中国外交官の心理、「命あっての国益だ」

中国の外交官はなぜルールを守らないのか

https://special.sankei.com/f/international/article/20181121/0001.html?_ga=2.32606586.578160406.1541871441-265623317.1434456729

 21カ国・地域が参加してパプアニューギニアで開かれたアジア太平洋経済協力会議(APEC)首脳会議が18日に閉幕した。貿易摩擦で対立が深刻化している米国と中国が激しく非難し合い、恒例の首脳宣言は最後まで調整つかず、採択が断念された。

 閉幕する直前、中国代表団のメンバー4人が、首脳宣言に自国に有利な文言を盛り込むように議長国パプアの外相に直談判するため執務室に乗り込もうとしたことが話題になっていた。阻止されても引き下がらなかったため、執務室前に警察官が緊急配備される異例の事態となったと地元メディアが伝えている。

 パプアにとって中国はオーストラリアに次ぐ2番目の支援国で、道路建設などインフラ整備を中心に、中国からの投資に依存している。中国にしてみれば、いつも面倒を見ている小国が言うことを聞くのは当たり前というおごりがあったかもしれない。

 しかし、国際会議の議長国に対し個別に圧力を加えようとしたことは、完全なルール違反であることは言うまでもない。中国の外交官が、このように国際社会の常識やルールを無視して暴挙に出ることは枚挙にいとまがない。

 9月に太平洋の島国、ナウルで開かれた太平洋諸島フォーラムに出席した際も、順番を無視してわれ先に演説をしようとした中国代表団の団長が、議長から制止されると代表団のメンバーを引き連れて退場してしまった。その際、まっすぐ出口に向かわず、会場内を歩き回って不満をあらわにしたという。

 中国外交官の傍若無人な振る舞いがひんしゅくを買うことはしばしばある。英国のエリザベス女王は2016年5月にバッキンガム宮殿で催された園遊会の雑談で、前年の習近平国家主席の訪英に言及して、中国高官の態度について「失礼だった」と批判した。具体的な人や国について普段論評しない女王の発言は大きく報じられ、世界中の話題となった。

 筆者は北京駐在などを通じて、これまで多くの中国の外交官と付き合ってきた。友人として会うと物腰の柔らかい紳士でも、職場に戻ればいきなり横柄な態度に変わることが多い。当初は戸惑ったが、後に、彼らが最も重要視しているのは、目の前の相手ではなく、後ろから自分を見張っている共産党組織であることに気付いた。

 「中華民族の偉大なる復興」とのスローガンを掲げる習近平指導部は、南シナ海への中国の支配を認めない国際司法の判断を「紙くず」と決めつけるなど、国際社会のルールを順守する気はさらさらない。

 その上、外国に対し、強い態度で臨む外交官を「骨がある」と高く評価する傾向がある。

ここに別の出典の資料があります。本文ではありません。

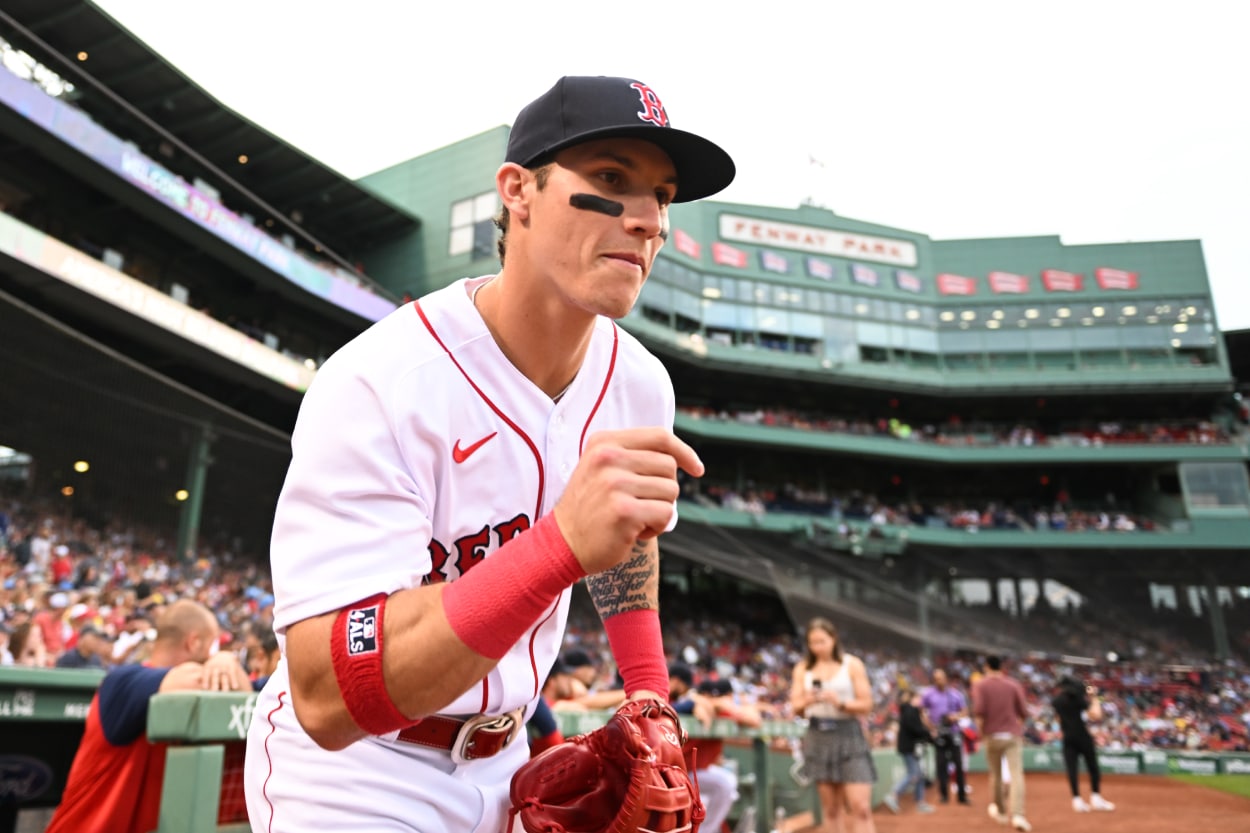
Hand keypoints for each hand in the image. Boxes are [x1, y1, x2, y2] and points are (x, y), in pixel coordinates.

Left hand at [202, 651, 250, 690]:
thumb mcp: (206, 669)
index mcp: (208, 666)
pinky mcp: (232, 666)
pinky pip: (233, 674)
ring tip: (225, 693)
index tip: (205, 688)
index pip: (206, 673)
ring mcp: (224, 666)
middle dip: (215, 684)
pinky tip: (235, 687)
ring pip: (225, 676)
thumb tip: (194, 684)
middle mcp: (216, 666)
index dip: (205, 680)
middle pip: (215, 676)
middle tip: (214, 693)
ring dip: (225, 684)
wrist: (224, 656)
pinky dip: (234, 681)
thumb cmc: (212, 667)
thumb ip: (201, 677)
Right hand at [554, 428, 702, 573]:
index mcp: (604, 443)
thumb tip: (681, 456)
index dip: (684, 451)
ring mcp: (614, 484)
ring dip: (660, 510)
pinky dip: (657, 527)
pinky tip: (635, 532)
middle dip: (664, 489)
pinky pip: (666, 514)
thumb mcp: (603, 469)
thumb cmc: (591, 508)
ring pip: (670, 490)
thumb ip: (633, 456)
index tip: (697, 469)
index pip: (659, 436)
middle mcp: (608, 458)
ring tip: (634, 518)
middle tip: (640, 504)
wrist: (562, 544)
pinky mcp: (623, 511)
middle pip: (669, 465)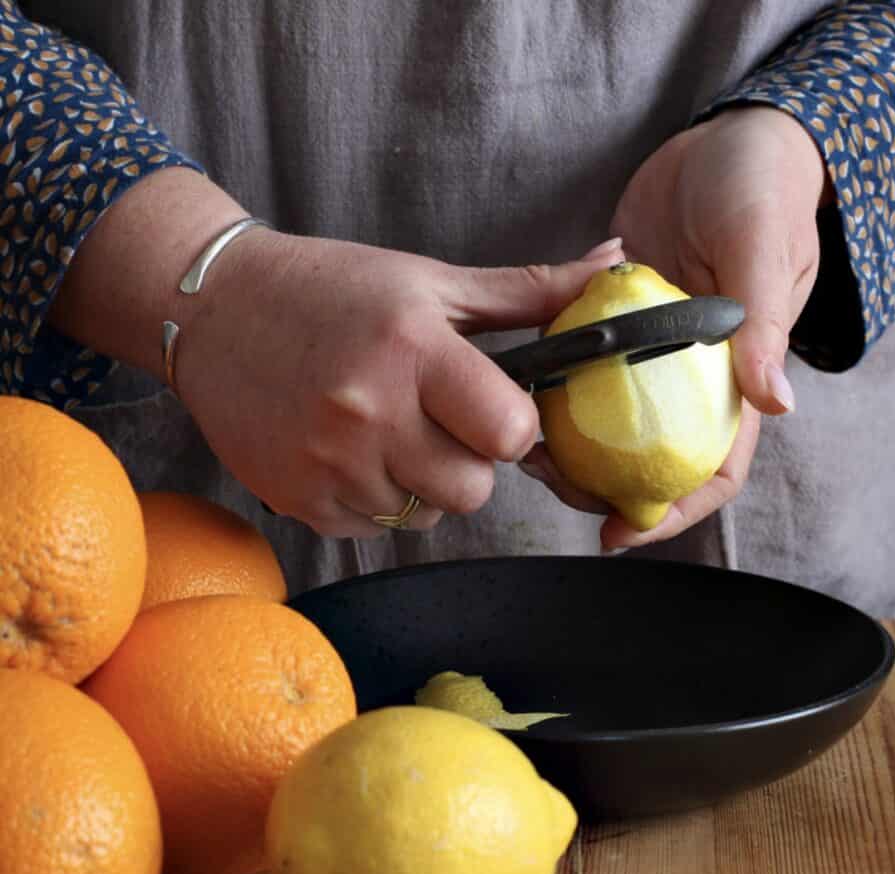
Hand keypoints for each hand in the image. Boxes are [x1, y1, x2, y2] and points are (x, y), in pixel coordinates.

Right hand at [175, 233, 622, 536]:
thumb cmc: (331, 289)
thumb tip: (619, 263)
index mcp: (412, 349)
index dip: (514, 426)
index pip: (510, 431)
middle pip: (475, 489)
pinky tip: (350, 451)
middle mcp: (368, 413)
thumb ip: (529, 289)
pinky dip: (377, 498)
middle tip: (438, 420)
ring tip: (388, 431)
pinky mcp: (300, 502)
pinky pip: (376, 528)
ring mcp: (329, 465)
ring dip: (423, 484)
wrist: (213, 309)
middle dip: (471, 461)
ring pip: (427, 516)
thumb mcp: (430, 280)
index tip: (494, 408)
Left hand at [524, 106, 828, 549]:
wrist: (723, 138)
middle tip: (554, 485)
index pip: (715, 468)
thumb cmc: (760, 188)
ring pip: (609, 423)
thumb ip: (765, 327)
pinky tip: (520, 394)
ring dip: (572, 447)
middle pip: (649, 460)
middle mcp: (689, 377)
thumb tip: (778, 407)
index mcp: (736, 376)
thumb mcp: (763, 250)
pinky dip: (554, 386)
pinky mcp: (613, 321)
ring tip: (528, 452)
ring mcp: (648, 353)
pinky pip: (581, 364)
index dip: (676, 512)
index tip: (622, 533)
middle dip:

逆に相手側の言い分に耳を傾ける外交官を「弱腰」と批判し、下手すればその外交官が失脚してしまう可能性もある。

 ここ数年、筆者が知る限り、日本に駐在経験のある外交官の中で「日本のスパイ」などと決め付けられ、拘束された人は少なくとも3人いる。いずれも日本に対し理解のある優秀な人物だった。

 外交官らの一連の“非礼事件”で国際社会における中国のイメージは著しく悪いが、当事者にとって、非常識な行動は保身のためにほかならない。彼らの心理について、ある中国の元外交官が「命あっての国益だ」と総括した。(外信部次長)






【感想】

一昨年、エリザベス女王が「中国は失礼ね」と発言されたことがニュースとなった。異例の出来事である。先週のAPEC首脳会議では、中国代表団が、首脳宣言を巡って議長国パプアの外相執務室に乗り込もうとし警察が出動する異例事態となった。中国外交官にとり、外国に対する非礼は取るに足らぬことであり、中国共産党から、どう評価されるかが全てである。もし弱腰と見なされると、失脚・拘束・強制収容所・粛清という悲惨な運命すらあり得る。彼らの心理について、ある中国の元外交官が「命あっての国益だ」と総括した。どこかの組織のように「給料あっての信仰だ」とならぬように注意したい。